それはそうだよね。記憶も想い出も執着も何もかもがなくなってしまえば、私が誰かを消しても消された誰かのことなんて初めから誰も知らなくなるんだからさ。
でも、私だってやりたくてそんなことをする訳じゃない。むしろはっきり言ってやりたくない。
死んだらその先はない。私が壊した場合、意思も信仰も魂も何もかもを壊して無に還す。破滅神の系譜にして信徒にして従属神である私がいうのだからまず間違いはない。
そんな取り返しのつかない能力だからこそ、私がそんな力を振るわなくてもいいようにしてほしいと思う。
『お、狼か。やっぱり吸血鬼の眷属に狼って居るんだな』
「そうだよ。私もできると思う。やり方は何となくわかるし」
『まあ、ここではできないけどな。ここに居るのはもう主が居る奴ばかりだろうし』
「残念だよねぇ」
狼。西洋においてはただの獣か魔獣とされることが多い動物で、吸血鬼のよく使う眷属の一つとしても知られている。その吸血鬼からもよほど強力でなければ捨て駒のように使われることが多い。
けれど、概念術を使えるものからすればその価値は一変する。
『
もちろんそれは日本語を使えばと言う前提が必要ではあるのだけれど、ことキリスト教の悪魔にとって言語と言うものはけして壁になることがない。
なぜならば、『あらゆる言葉を介する』と言う能力を、悪魔は当たり前に保有している。どんなデキソコナイであろうと、どれだけ生まれてからの時間が短かろうと、悪魔は言葉で困ることはない。
……舌が短くて上手く話せない言葉もあるけれど、概念術では言葉以外に宿る概念も付加、あるいは強化できる。これほど便利な術も早々無いし、概念術を使うのに日本語ほど適した言語も早々無い。同音異義語が非常に多いって言うのが大きな利点の一つかな。
で、そんな狼/おおかみ/大神を、吸血鬼でもある私は従えられるんだよね。ほぼノーリスクで。
そんな状態で一神教の教圏内に入ってそれがバレたらどうなるか。想像に固くないよね。
そんなわけで、私はできるだけ早くキリスト教圏から脱出しなくちゃいけない。でも、私はせっかくの自由を楽しみたい。どっちもやらなくちゃいけないって言うのは大変だけど、できた時の達成感はきっと凄いだろう。

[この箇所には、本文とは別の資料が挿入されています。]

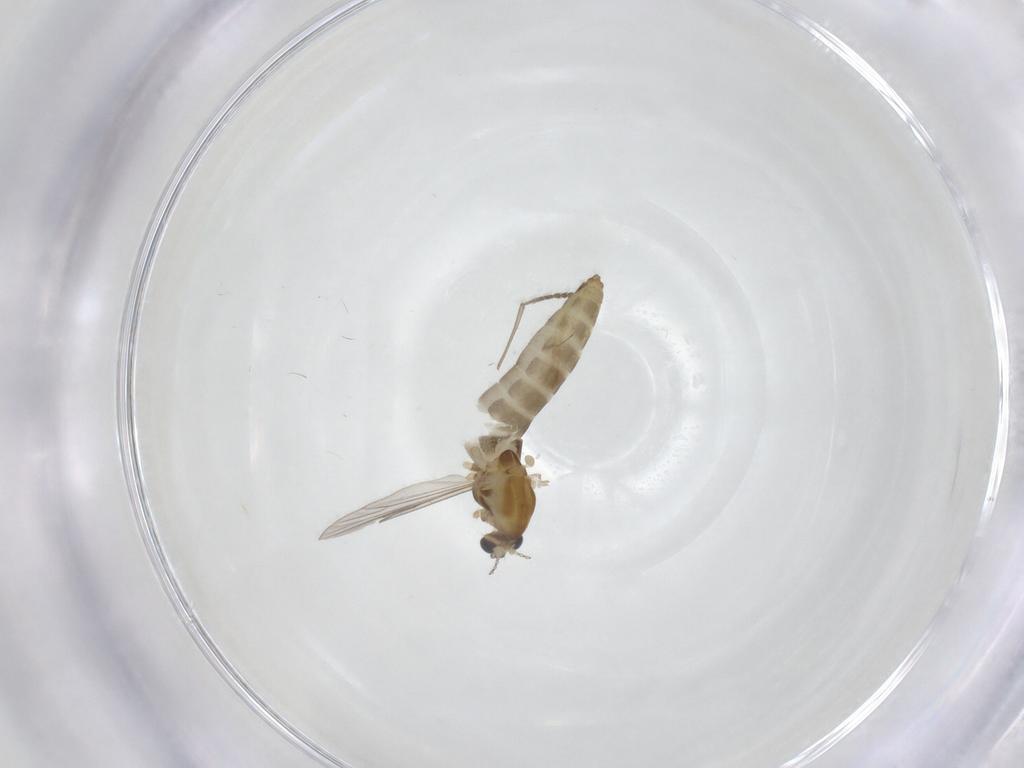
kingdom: Animalia
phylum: Arthropoda
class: Insecta
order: Diptera
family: Chironomidae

そのために私は歩いていく。目に映るたくさんの『初めて』を楽しみながら、どこまでも。
……そうだ。この地球の全部を見て回ったら、月や火星にも行ってみよう。山の上、地の底、深海、極地。それだけ見て回るのでも何年かかるかはわからないけど、私の未来はとても長い。死なない訳じゃないけれど、死んでしまってもその先がある。
だから、と言うわけではないけれど……楽しめるだけ楽しもう。